Joey Vickery

Personal information
- Born: June 9, 1967 (age 58) Winnipeg, Canada
- Listed height: 5 ft 10 in (1.78 m)
- Listed weight: 189 lb (86 kg)

Career information
- High school: Westwood (Winnipeg);
- College: Brandon (1985–1991)
- NBA draft: 1989: undrafted
- Playing career: 1995–2017
- Position: Point guard

Career history
- 1992: Winnipeg Thunder
- 1995–1996: Olimpas Plungė
- 1996–1997: CB Ciudad de Huelva
- 1997–2000: Poissy Chatou Basket
- 2000–2001: CB Ciudad de Algeciras
- 2001–2002: Mattersburg 49ers
- 2002–2003: CB Ciudad de Huelva
- 2003–2004: Jamtland Basket KFUM
- 2004–2005: Club Melilla Baloncesto
- 2005–2006: Mattersburg 49ers
- 2005–2008: Traiskirchen Lions
- 2008–2017: Mattersburg Rocks

= Joey Vickery =

Canadian basketball player

Joey David Vickery (born 9 June 1967) is a Canadian former professional basketball player.
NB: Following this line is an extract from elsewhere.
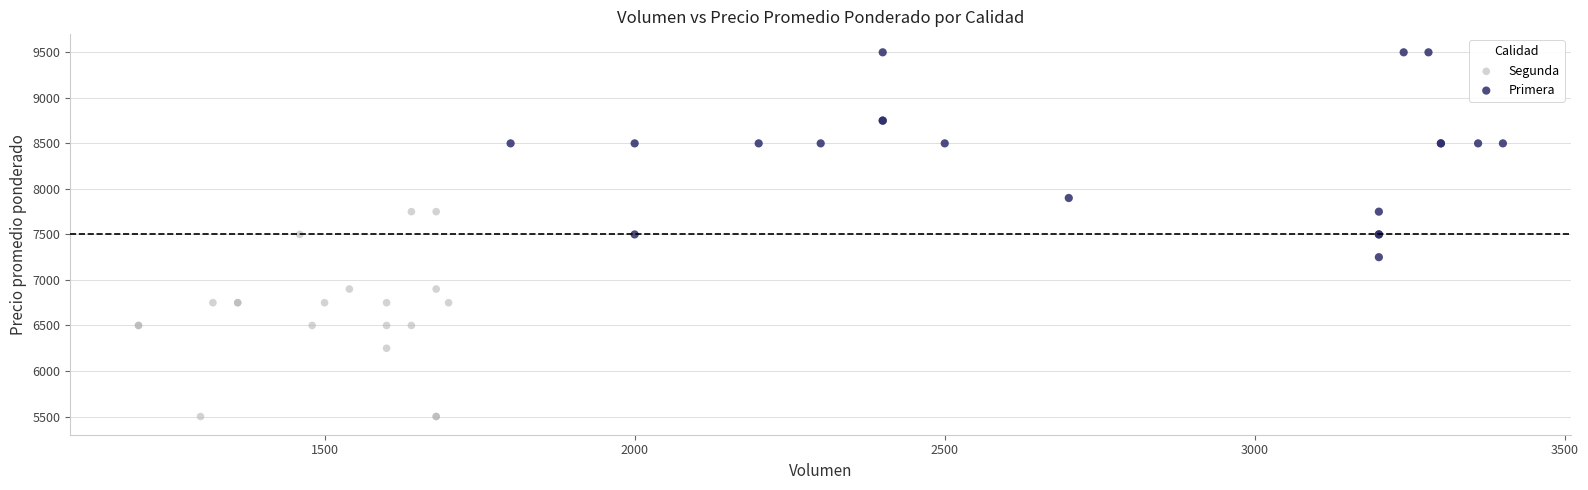

Which series contains the lowest Y value?

Segunda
At a height of 1.78 m tall, he played at the point guard position. He was the Lithuanian Basketball League's LKL All-Star Game Three-point Shootout Champion, in 1995. He last played for the Austrian basketball club Mattersburg Rocks.

==College career==
Born in Winnipeg, Manitoba, Canada, Vickery graduated Westwood Collegiate in 1985, and played for the Brandon University Bobcats, for three seasons. After a successful debut, in which Brandon University won the Canadian National Championship in 1989, Vickery was named the Jack Donahue MVP award winner. Vickery was also named a 1st team All-Canadian, at Brandon University, in 1990 and 1991.

==Professional career==
After college, Vickery moved to Europe, and he played for the now defunct Olimpas Plungė of Lithuania. He averaged 23.4 points and 3.3 rebounds per game. He also played for various clubs in Spain, like Huelva, Algeciras, and Melilla, and then moved to the Austrian club Mattersburg 49ers. After yet another successful season, he moved to Sweden's Jamtland Basket KFUM. In 2005, he returned to Austria, and signed a contract with his previous team.

== Clubs ==
- CAN Winnipeg Thunder (1992)
- CAN The Rogues, SIT, Scobey, MT 1995
- LTU Olimpas Plungė (1995-1996)
- ESP Ciudad de Huelva, Spain (1996–1997)
- FRA Poissy Chatou Basket (1997-2000)
- ESP Algeciras, Spain (2000–2001)
- AUT Mattersburg 49ers (2001-2002)
- ESP Ciudad de Huelva, Spain (2002–2003)
- SWE Jamtland Basket KFUM (2003-2004)
- ESP Melilla, Spain (2004–2005)
- AUT Mattersburg 49ers (2005-2006)
- AUT Arkadia Traiskirchen Lions (2005-2008)
- AUT Mattersburg Rocks, Austria (2008–2017)

==National team==
===Canadian university national team===
Vickery played on two world university teams for Canada, first at the 1989 Duisburg, Germany Games, and in 1991, at the Sheffield, England Games. Canada finished 4th at the 1989 Duisburg Games, and won a silver medal at the games in Sheffield, England.

===Canadian senior national team===
Vickery was a member of the senior Canada national men's basketball team, at the 1995 Tournament of the Americas, and the 1997 Tournament of the Americas. He also appeared internationally in the 1994 FIBA World Championship, in Toronto, and the 1998 FIBA World Championship, in Athens. In 1994, Vickery was named the MVP of the Berlin Cup friendly tournament, after making 17 out of 20 three point field goal attempts during the tournament. The participating teams at the tournament were Canada, Russia, Germany, and Italy.